1. Kids will out stubborn you under the table every darn day. When my son turned 14 months, he refused to eat any food that was not a banana with peanut butter. I'm talking full blown hunger strike unless said banana appeared on his plate. I bribed, I yelled, I drove myself completely and utterly crazy trying to get him to eat anything else. He was like a donkey who simply refused to move, and I was the lunatic heaving and hoeing and pulling with all my might. I learned that negotiating with a toddler is a game that I will never.ever win. Once I stopped wasting my energy on trying to get him to do something that he wasn't going to do, he loosened up his heels because it's less fun for a toddler to win against someone who doesn't seem to care.

 

2. There is a time and place for sneaking in healthy foods. During the banana and peanut butter era, I wanted to get something--anything!--else into him, so I started making smoothies every morning filled with spinach, frozen squash, and other veggies that he would normally never touch.
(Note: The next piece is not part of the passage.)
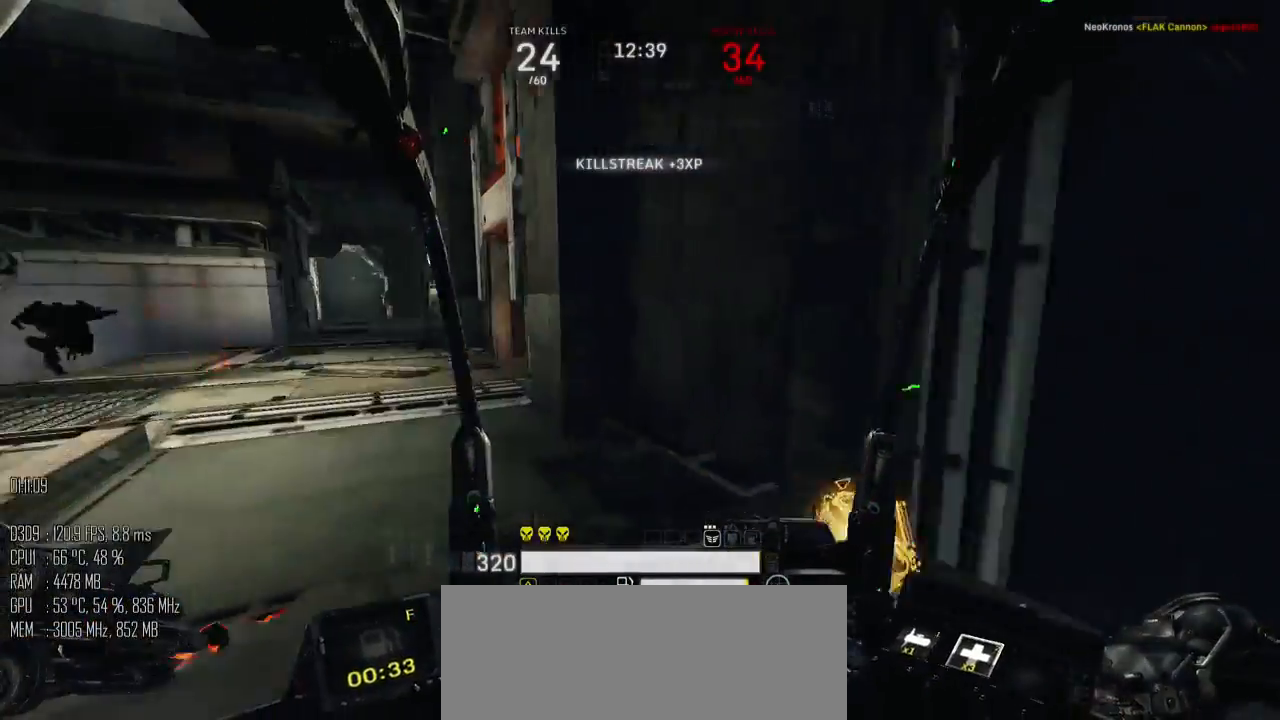
{"keys": ["d"], "mouse": [], "mouse_move": "up", "events": [[17, "w", "down"], [184, "a", "up"], [250, "d", "down"], [417, "w", "up"]]}
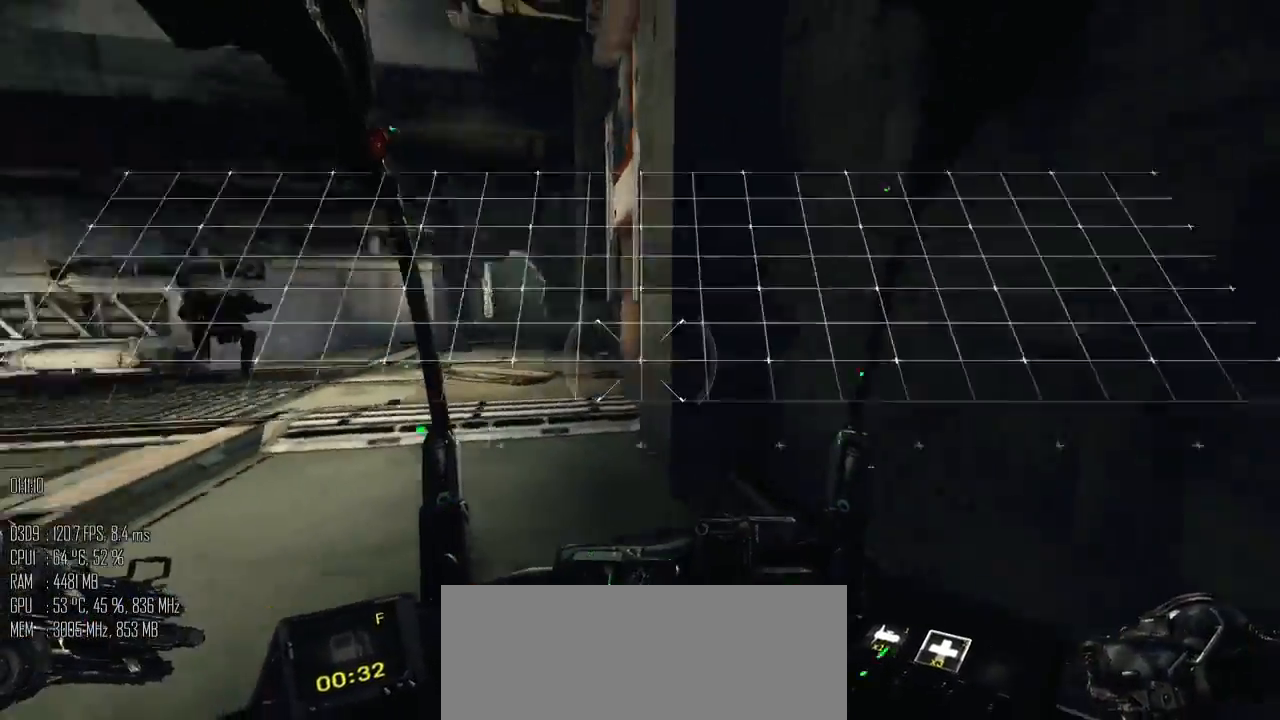
{"keys": ["a", "w"], "mouse": [], "mouse_move": "right", "events": [[167, "w", "down"], [234, "a", "down"], [300, "d", "up"]]}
I also experimented with recipes like hidden veggie meatballs, cauliflower mac and cheese, zucchini muffins, and other kid friendly foods that offered a serving of vegetables in them. While I don't advocate for sneaking vegetables in all the time or lying to your child about what they're eating, these types of recipes really come in handy in getting through difficult stages.

 

3. No stage lasts forever. Besides the "I only eat bananas with peanut butter" phase--which, yes, I'm still dwelling on, and yes, I promise not to talk about from here on, he's gone through the following:  the anything green=poison phase (even a sliver of basil on pizza); the months of eating with the TV on while I shovel food into his too-busy-to-notice mouth; the cereal-for-every-meal diet; and currently, he's adopted an "I'm allergic to all foods I dislike" mantra. When I was in the thick of all these phases, it seemed like I would never emerge. But once you do, that phase is over (and would you believe that he's "allergic" to bananas now?!). Being flexible in my mindset has been the best way for me to get through them, as in "it's okay if he eats with the TV on right now, and no he won't go to college needing to be spoon fed." Nothing lasts forever.

 

4. Talk about food in a way your child will understand. I remember so clearly the very first time my son took a bite of a baby carrot. He was more than 2 years old and had been on a vegetable strike since he learned to walk. I decided one day to place a few baby carrots on his plate and I said to him, "Look, that carrot is the same color as Dusty Crophopper." He was borderline obsessed with this orange plane from his favorite Disney movie. I went on. "I wonder if Dusty eats carrots and that's why he flies so fast." I left it at that and walked away, and lo and behold the kid actually took a bite. The heavens opened, the angels sang, and I nearly fainted on the floor.

 

5. Don't let one setback set you back 6 months. While we're on that story, I'll admit that I stopped giving my kid baby carrots for a while because I figured he would refuse them like he had so many times before. Before Dusty Cropalyspe, he may not have seen a baby carrot for six months, mainly out of my sheer laziness to put them on his plate. By falling into the my-kid-doesn't-like-it mentality, I actually did him a disservice because he stopped getting more chances to learn and maybe even like.

 

6. Consistency really matters. Would you believe me if I told you that this kid will now eat essentially anything that I put on the table for dinner? I'm still shocked when he happily spoons bites of curried red lentils or forks bite after bite of coconut crusted cod. There are meals that he decides he doesn't like too, but it's not without giving it a fair chance. He is by no means a perfect eater, but that's because there is no such thing as a perfect eater. He has days that he eats his vegetables as happily as he does his pasta and other days when he eats two chocolate granola bars after dinner and then asks for dessert. That painfully slow, foot-dragging feeling of staying on course when it feels like nothing is changing is worth it.  Our job is simply to keep trying.